On today’s The Right Hook, Dave McIntyre will be telling George the story of how a night without his smartphone opened up a whole new world of opportunity.
Tune in live at 5.45pm: http://www.newstalk.com/player/
When it comes to smartphones and devices, it would seem we’re already hooked. Can you recall the last time you were bored? Give it some real thought. Mind-numbingly bored. With no alternative but your own thoughts to stave off the ennui. Chances are your boredom hasn’t piqued between 4.30 and 7pm in the better part of a decade – not to mention ‘the best of...’ on Sunday mornings – but since the arrival and domination of the iPhone, every moment we have to spare is spent on apps and the Internet.
It’s almost as if the opportunities to get bored have been removed from western society – provided your battery life hasn’t entirely wasted away.
In late 2014, a new study by the Flurry research group revealed that the average person spends two hours and 57 minutes of their day on a mobile device. Worse still, the instinct to reach for our devices at the first moment of idleness appears to have become an innately reflexive response. We cannot wait for someone else to arrive without Tweeting. We cannot sit in a café drinking coffee without a scroll through Facebook. We’ve trained our brains to scan huge volumes of information, distilled to the fewest digital characters possible, providing zero context but an endless feed. Do doctors’ waiting rooms even stock well-thumbed issues of Woman’s Way anymore?

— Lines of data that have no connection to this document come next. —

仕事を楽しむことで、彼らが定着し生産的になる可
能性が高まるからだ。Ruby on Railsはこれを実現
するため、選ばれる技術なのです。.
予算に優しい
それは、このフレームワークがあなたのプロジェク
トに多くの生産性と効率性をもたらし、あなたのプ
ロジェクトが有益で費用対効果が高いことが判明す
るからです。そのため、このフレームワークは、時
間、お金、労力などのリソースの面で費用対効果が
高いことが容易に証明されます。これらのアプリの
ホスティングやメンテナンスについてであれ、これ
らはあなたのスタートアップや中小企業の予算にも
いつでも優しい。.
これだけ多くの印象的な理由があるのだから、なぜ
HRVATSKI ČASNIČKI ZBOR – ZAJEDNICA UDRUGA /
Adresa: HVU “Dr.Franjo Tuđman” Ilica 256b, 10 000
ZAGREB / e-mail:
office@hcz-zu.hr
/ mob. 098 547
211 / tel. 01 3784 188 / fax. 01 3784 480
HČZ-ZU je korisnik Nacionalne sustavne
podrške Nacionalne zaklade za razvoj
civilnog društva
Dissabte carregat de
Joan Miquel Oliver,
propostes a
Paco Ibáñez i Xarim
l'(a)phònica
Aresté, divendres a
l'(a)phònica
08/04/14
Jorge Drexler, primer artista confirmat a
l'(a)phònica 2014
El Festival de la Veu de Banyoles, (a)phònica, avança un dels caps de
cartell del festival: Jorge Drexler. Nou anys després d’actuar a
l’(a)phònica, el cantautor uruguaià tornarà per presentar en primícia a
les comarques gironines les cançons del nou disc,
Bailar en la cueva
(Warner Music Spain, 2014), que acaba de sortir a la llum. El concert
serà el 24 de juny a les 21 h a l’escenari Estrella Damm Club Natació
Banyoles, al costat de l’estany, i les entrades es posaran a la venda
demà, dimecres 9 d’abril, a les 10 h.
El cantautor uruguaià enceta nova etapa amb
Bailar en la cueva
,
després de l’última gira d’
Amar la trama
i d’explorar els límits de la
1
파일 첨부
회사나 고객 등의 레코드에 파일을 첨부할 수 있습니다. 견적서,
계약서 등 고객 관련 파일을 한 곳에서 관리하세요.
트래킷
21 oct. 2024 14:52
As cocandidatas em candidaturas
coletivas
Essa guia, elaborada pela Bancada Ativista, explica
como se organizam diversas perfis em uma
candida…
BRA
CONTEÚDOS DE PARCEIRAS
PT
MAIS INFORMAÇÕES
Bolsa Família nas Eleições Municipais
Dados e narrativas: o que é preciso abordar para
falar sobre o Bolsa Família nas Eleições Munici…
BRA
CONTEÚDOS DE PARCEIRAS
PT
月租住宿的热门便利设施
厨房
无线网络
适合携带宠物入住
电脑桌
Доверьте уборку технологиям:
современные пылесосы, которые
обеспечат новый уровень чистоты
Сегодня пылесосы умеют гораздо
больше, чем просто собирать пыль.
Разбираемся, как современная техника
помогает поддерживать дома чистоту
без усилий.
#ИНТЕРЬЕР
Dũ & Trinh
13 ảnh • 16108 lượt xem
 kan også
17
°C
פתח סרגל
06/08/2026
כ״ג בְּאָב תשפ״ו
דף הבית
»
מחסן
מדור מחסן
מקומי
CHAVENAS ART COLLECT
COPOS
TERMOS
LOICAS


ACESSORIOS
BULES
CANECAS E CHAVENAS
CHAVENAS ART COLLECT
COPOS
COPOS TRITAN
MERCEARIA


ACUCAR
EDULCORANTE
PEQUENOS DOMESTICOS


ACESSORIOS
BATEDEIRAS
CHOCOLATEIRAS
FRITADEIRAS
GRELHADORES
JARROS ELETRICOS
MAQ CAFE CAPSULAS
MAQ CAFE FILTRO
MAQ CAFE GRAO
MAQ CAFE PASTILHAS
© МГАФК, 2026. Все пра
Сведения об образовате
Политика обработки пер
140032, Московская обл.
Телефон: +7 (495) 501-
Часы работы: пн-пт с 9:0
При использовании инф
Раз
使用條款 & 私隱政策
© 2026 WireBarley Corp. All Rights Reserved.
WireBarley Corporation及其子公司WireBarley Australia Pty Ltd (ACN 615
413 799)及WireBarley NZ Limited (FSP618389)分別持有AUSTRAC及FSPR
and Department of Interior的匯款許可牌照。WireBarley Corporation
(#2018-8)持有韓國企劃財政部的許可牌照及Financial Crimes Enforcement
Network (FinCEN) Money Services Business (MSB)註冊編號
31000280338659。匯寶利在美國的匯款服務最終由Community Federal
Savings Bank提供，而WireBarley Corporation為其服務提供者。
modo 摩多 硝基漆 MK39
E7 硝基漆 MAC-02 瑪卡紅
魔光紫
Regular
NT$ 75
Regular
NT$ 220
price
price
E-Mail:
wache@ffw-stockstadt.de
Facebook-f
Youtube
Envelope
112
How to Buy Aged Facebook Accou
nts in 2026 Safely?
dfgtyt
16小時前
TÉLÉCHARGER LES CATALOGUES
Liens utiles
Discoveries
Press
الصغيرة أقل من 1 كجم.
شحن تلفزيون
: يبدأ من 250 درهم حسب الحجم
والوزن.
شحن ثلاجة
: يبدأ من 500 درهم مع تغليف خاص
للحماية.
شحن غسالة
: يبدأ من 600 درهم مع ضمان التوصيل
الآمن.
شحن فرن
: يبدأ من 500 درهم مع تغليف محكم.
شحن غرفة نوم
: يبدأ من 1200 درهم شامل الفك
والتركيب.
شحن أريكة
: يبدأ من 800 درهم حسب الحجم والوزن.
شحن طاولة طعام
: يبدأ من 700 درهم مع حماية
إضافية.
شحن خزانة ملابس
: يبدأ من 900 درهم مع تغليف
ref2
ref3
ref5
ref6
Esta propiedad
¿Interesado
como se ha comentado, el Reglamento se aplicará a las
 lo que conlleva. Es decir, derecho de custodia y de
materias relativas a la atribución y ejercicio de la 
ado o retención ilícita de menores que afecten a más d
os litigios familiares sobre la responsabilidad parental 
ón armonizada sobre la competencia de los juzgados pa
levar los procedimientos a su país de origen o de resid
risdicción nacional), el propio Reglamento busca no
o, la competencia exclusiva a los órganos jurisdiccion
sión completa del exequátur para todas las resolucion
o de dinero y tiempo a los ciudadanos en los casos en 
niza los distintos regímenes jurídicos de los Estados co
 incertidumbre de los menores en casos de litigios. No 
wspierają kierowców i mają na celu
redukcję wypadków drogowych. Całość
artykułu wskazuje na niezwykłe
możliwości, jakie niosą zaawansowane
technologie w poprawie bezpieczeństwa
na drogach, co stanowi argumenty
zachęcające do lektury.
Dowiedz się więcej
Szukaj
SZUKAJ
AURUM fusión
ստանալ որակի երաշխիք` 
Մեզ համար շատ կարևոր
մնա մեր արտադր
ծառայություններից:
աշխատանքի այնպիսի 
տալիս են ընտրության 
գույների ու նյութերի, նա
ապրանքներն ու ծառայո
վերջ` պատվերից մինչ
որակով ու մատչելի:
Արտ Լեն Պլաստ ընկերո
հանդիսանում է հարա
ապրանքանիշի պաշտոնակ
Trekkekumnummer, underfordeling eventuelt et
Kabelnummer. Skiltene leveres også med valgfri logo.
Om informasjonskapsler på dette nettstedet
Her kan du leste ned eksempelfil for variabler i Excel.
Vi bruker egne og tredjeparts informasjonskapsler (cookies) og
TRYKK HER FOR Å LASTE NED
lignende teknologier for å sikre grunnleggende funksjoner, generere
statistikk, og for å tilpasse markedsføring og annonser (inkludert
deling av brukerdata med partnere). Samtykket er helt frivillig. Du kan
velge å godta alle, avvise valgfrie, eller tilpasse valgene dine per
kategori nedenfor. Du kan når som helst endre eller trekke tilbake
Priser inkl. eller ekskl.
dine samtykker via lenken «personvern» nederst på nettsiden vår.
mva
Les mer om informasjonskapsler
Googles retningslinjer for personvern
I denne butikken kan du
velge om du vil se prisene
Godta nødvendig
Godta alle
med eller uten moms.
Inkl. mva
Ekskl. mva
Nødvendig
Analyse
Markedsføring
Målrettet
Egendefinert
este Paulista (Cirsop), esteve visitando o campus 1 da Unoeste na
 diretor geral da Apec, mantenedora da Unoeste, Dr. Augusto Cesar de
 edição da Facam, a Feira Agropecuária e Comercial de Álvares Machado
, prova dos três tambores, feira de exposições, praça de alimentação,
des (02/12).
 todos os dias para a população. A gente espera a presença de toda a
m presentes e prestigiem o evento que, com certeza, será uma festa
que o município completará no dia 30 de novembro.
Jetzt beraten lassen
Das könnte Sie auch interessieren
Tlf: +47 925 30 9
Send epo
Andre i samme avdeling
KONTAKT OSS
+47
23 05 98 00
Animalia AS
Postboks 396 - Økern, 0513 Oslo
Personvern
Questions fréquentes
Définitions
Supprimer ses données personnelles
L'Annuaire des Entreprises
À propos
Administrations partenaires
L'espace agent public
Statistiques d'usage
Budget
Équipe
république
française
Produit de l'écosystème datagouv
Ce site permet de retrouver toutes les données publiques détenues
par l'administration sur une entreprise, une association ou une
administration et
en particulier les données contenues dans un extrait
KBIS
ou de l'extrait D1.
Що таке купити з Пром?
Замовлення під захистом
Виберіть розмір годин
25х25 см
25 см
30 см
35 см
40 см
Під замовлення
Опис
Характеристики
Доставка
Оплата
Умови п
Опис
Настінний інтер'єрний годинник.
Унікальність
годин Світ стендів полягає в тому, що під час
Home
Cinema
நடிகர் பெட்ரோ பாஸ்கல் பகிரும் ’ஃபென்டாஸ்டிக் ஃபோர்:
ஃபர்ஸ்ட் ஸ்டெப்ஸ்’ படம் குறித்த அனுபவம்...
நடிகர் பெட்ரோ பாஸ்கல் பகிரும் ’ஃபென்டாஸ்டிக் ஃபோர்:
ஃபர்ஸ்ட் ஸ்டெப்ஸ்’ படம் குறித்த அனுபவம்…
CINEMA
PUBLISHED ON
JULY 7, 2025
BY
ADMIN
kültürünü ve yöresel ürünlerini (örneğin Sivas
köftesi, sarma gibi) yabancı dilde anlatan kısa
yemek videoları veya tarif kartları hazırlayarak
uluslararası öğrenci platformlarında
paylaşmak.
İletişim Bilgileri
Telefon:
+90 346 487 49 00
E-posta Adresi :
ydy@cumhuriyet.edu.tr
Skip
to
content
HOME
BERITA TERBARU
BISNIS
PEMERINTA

Our device dependency hasn’t gone entirely unnoticed; there are now countless apps proselytising ways to unplug and be mindful, step-by-step guides likely to raise stress levels in 4G reception causes them to buffer.
But does this constant connectivity to all of the world’s information all of the time come at a price to humanity? What is it doing to our true potential? While the ease of communication and idea sharing has never been more second nature, does it curtail the amount of ideas we’re having in the first place?
A study by UK psychologist Sandi Mann suggests that most of our original ideas and schemes come about directly as a result of allowing ourselves a moment of boredom. Dr Mann’s research found that it seems when we complete the most mundane task with no distraction (she asked test subjects to read the phonebook) wandering minds come up with the most unique thoughts.
“You come up with really great stuff when you don’t have that easy lazy junk food diet of the phone to scroll all the time,” Mann told the New York radio station WNYC.
It’s also the reason why shower thoughts – moments of clarity so searingly insightful there’s an entire sub-Reddit dedicated to them – come to us with their burning brilliance, as while we’re lathering up, we’ve left our phones elsewhere.
The constant presence of a digital device grasped between our own digits truly doesn’t leave a lot of time for idle thoughts. A 2013 report by Kleiner, Caulfield, Perkins & Byers found that the average smartphone junkie checks his or her device 150 times a day. So when are we supposed to find the time to be bored?